→ Work request
Count up every line of the data in which "have" occurs. The reply is one number and nothing more.

→ Input data

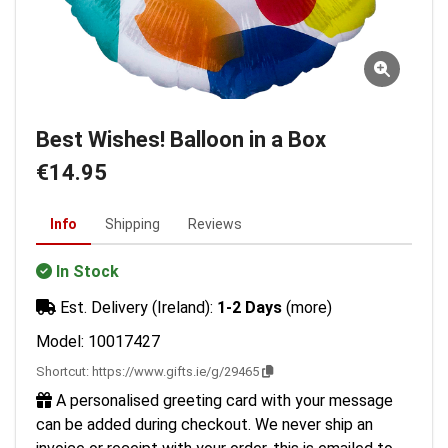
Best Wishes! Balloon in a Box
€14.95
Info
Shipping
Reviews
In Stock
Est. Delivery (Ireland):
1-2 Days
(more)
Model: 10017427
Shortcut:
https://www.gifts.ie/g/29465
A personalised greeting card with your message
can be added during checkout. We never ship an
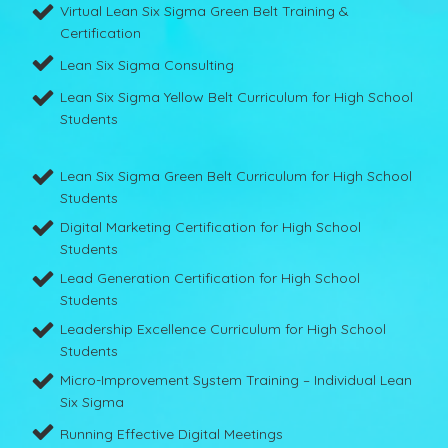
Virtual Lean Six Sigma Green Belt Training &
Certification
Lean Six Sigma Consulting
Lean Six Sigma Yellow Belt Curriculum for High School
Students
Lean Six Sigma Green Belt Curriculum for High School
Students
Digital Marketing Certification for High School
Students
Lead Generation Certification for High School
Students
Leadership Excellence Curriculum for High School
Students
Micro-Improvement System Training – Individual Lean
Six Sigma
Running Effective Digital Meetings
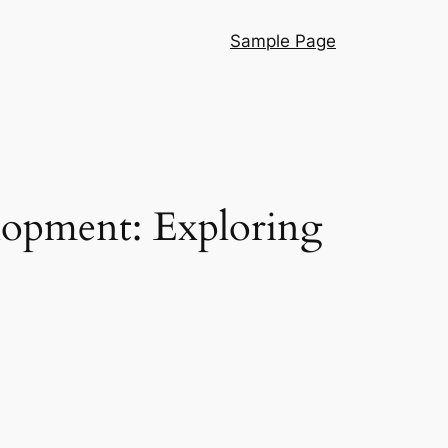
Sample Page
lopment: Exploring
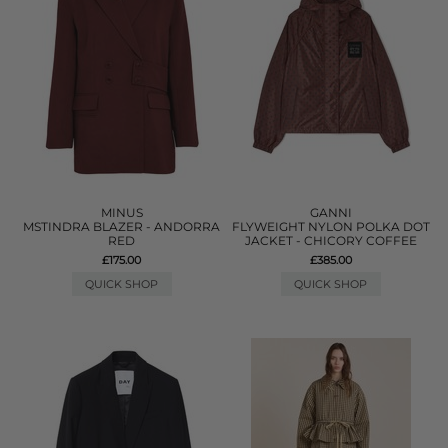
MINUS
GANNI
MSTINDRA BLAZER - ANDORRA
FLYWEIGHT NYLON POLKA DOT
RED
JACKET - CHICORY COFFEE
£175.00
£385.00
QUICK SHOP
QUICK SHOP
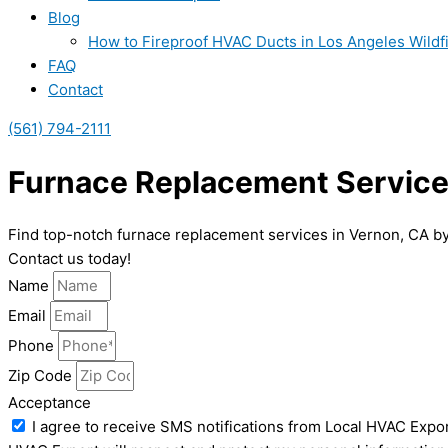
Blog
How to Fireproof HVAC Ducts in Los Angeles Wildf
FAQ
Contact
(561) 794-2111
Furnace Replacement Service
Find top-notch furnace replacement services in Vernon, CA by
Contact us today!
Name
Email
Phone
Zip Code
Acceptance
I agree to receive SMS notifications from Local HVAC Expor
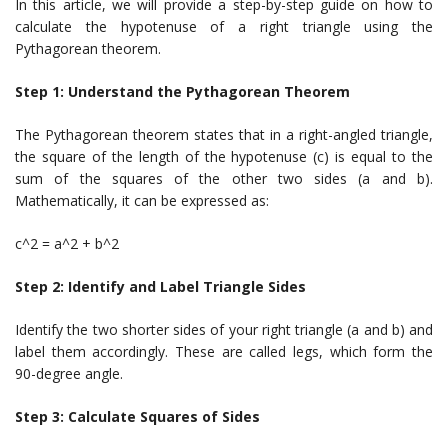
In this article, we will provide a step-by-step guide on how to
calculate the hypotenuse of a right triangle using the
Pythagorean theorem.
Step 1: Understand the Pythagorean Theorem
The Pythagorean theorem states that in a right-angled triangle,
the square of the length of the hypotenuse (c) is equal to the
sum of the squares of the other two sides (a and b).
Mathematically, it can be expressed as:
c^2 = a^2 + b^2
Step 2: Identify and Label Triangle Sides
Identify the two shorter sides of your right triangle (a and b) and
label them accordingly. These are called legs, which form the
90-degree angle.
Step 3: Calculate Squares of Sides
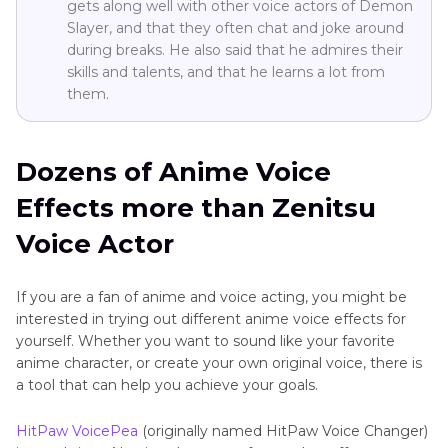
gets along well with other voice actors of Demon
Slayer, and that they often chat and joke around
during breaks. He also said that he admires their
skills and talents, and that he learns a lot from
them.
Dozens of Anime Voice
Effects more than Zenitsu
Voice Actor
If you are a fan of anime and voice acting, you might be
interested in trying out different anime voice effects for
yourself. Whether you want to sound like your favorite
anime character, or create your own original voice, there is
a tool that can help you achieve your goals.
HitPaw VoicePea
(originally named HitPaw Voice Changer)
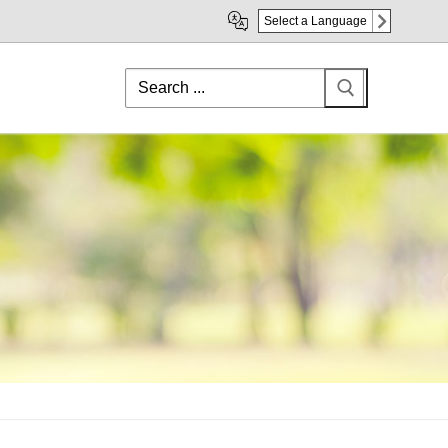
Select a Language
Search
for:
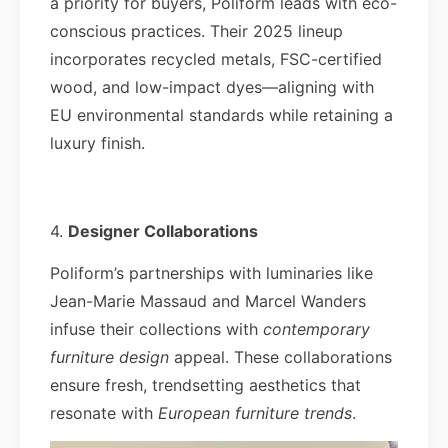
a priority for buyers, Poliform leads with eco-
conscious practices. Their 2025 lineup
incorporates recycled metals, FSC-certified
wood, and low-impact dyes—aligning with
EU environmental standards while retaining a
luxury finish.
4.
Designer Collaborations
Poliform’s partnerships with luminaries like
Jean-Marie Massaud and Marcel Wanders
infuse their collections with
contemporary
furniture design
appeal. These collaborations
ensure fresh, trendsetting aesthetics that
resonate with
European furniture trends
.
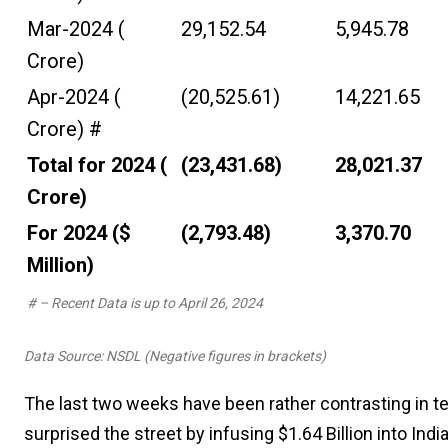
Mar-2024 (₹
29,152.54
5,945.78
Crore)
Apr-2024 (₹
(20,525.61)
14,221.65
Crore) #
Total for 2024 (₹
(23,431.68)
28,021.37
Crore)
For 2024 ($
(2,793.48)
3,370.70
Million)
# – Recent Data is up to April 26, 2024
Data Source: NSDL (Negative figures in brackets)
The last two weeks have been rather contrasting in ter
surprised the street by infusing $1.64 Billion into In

* * *

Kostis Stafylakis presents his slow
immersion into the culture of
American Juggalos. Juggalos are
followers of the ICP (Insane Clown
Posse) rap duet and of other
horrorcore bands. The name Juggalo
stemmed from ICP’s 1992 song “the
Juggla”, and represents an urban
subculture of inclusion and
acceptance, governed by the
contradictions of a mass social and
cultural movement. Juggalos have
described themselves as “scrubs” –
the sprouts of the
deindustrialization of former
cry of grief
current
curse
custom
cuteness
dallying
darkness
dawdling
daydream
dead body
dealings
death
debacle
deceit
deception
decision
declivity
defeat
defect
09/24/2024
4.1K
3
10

→ Response for this exercise
2